**MATERIALS PROVIDED:**
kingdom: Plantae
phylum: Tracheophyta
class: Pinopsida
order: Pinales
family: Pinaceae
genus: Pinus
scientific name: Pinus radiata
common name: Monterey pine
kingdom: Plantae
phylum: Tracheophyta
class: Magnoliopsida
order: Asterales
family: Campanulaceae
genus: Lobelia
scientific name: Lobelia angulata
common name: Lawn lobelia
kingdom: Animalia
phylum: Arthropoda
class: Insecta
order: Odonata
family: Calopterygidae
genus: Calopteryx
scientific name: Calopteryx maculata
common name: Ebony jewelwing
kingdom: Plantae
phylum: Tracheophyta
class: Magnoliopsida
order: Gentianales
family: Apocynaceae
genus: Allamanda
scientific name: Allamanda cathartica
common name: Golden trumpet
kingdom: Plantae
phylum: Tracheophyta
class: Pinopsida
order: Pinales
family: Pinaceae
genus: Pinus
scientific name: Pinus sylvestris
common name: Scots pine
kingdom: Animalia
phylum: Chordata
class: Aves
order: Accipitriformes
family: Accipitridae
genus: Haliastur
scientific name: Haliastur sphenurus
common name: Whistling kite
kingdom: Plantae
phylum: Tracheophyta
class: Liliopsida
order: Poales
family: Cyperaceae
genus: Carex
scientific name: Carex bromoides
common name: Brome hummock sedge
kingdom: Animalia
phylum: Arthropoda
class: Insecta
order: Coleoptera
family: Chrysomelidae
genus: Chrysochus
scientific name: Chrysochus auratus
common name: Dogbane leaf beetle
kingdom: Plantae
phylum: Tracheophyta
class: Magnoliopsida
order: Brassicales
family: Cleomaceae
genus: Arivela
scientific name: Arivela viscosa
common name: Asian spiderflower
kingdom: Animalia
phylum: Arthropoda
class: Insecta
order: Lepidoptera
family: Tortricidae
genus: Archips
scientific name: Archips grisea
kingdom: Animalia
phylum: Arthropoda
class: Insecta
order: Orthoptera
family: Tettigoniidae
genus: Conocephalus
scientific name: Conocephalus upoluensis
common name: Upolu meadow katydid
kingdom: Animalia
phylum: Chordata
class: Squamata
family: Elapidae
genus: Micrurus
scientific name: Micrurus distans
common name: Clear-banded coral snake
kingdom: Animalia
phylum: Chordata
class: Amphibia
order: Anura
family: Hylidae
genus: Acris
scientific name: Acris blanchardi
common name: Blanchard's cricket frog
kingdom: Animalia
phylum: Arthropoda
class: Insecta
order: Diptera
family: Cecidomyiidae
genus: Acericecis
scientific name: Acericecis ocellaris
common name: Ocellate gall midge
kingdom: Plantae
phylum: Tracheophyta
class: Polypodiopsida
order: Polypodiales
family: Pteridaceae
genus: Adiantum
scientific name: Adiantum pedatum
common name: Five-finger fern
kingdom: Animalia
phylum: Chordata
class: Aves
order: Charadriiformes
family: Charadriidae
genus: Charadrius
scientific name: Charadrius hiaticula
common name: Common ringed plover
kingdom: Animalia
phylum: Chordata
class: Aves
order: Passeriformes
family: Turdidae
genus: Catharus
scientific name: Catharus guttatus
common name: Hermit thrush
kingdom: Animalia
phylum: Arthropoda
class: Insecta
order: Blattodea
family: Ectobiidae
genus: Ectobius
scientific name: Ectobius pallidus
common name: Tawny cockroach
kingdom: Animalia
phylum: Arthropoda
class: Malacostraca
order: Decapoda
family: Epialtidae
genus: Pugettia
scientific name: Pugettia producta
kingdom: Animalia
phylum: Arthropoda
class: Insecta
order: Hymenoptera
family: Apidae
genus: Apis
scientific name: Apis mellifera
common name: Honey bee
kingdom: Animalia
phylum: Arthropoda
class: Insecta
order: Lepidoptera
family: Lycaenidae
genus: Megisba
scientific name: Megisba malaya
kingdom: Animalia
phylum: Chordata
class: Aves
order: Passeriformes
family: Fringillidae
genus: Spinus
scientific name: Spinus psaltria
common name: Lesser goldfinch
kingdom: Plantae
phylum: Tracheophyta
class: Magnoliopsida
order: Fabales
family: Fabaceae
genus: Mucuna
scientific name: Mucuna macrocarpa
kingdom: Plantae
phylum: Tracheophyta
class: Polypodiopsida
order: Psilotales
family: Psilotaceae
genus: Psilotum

**DIRECTIONS FOR THIS TASK:** Write out all the records again, switching every "common name" to "everyday name" and leaving everything else unchanged.

**WRITTEN ANSWER:**
kingdom: Plantae
phylum: Tracheophyta
class: Pinopsida
order: Pinales
family: Pinaceae
genus: Pinus
scientific name: Pinus radiata
everyday name: Monterey pine
kingdom: Plantae
phylum: Tracheophyta
class: Magnoliopsida
order: Asterales
family: Campanulaceae
genus: Lobelia
scientific name: Lobelia angulata
everyday name: Lawn lobelia
kingdom: Animalia
phylum: Arthropoda
class: Insecta
order: Odonata
family: Calopterygidae
genus: Calopteryx
scientific name: Calopteryx maculata
everyday name: Ebony jewelwing
kingdom: Plantae
phylum: Tracheophyta
class: Magnoliopsida
order: Gentianales
family: Apocynaceae
genus: Allamanda
scientific name: Allamanda cathartica
everyday name: Golden trumpet
kingdom: Plantae
phylum: Tracheophyta
class: Pinopsida
order: Pinales
family: Pinaceae
genus: Pinus
scientific name: Pinus sylvestris
everyday name: Scots pine
kingdom: Animalia
phylum: Chordata
class: Aves
order: Accipitriformes
family: Accipitridae
genus: Haliastur
scientific name: Haliastur sphenurus
everyday name: Whistling kite
kingdom: Plantae
phylum: Tracheophyta
class: Liliopsida
order: Poales
family: Cyperaceae
genus: Carex
scientific name: Carex bromoides
everyday name: Brome hummock sedge
kingdom: Animalia
phylum: Arthropoda
class: Insecta
order: Coleoptera
family: Chrysomelidae
genus: Chrysochus
scientific name: Chrysochus auratus
everyday name: Dogbane leaf beetle
kingdom: Plantae
phylum: Tracheophyta
class: Magnoliopsida
order: Brassicales
family: Cleomaceae
genus: Arivela
scientific name: Arivela viscosa
everyday name: Asian spiderflower
kingdom: Animalia
phylum: Arthropoda
class: Insecta
order: Lepidoptera
family: Tortricidae
genus: Archips
scientific name: Archips grisea
kingdom: Animalia
phylum: Arthropoda
class: Insecta
order: Orthoptera
family: Tettigoniidae
genus: Conocephalus
scientific name: Conocephalus upoluensis
everyday name: Upolu meadow katydid
kingdom: Animalia
phylum: Chordata
class: Squamata
family: Elapidae
genus: Micrurus
scientific name: Micrurus distans
everyday name: Clear-banded coral snake
kingdom: Animalia
phylum: Chordata
class: Amphibia
order: Anura
family: Hylidae
genus: Acris
scientific name: Acris blanchardi
everyday name: Blanchard's cricket frog
kingdom: Animalia
phylum: Arthropoda
class: Insecta
order: Diptera
family: Cecidomyiidae
genus: Acericecis
scientific name: Acericecis ocellaris
everyday name: Ocellate gall midge
kingdom: Plantae
phylum: Tracheophyta
class: Polypodiopsida
order: Polypodiales
family: Pteridaceae
genus: Adiantum
scientific name: Adiantum pedatum
everyday name: Five-finger fern
kingdom: Animalia
phylum: Chordata
class: Aves
order: Charadriiformes
family: Charadriidae
genus: Charadrius
scientific name: Charadrius hiaticula
everyday name: Common ringed plover
kingdom: Animalia
phylum: Chordata
class: Aves
order: Passeriformes
family: Turdidae
genus: Catharus
scientific name: Catharus guttatus
everyday name: Hermit thrush
kingdom: Animalia
phylum: Arthropoda
class: Insecta
order: Blattodea
family: Ectobiidae
genus: Ectobius
scientific name: Ectobius pallidus
everyday name: Tawny cockroach
kingdom: Animalia
phylum: Arthropoda
class: Malacostraca
order: Decapoda
family: Epialtidae
genus: Pugettia
scientific name: Pugettia producta
kingdom: Animalia
phylum: Arthropoda
class: Insecta
order: Hymenoptera
family: Apidae
genus: Apis
scientific name: Apis mellifera
everyday name: Honey bee
kingdom: Animalia
phylum: Arthropoda
class: Insecta
order: Lepidoptera
family: Lycaenidae
genus: Megisba
scientific name: Megisba malaya
kingdom: Animalia
phylum: Chordata
class: Aves
order: Passeriformes
family: Fringillidae
genus: Spinus
scientific name: Spinus psaltria
everyday name: Lesser goldfinch
kingdom: Plantae
phylum: Tracheophyta
class: Magnoliopsida
order: Fabales
family: Fabaceae
genus: Mucuna
scientific name: Mucuna macrocarpa
kingdom: Plantae
phylum: Tracheophyta
class: Polypodiopsida
order: Psilotales
family: Psilotaceae
genus: Psilotum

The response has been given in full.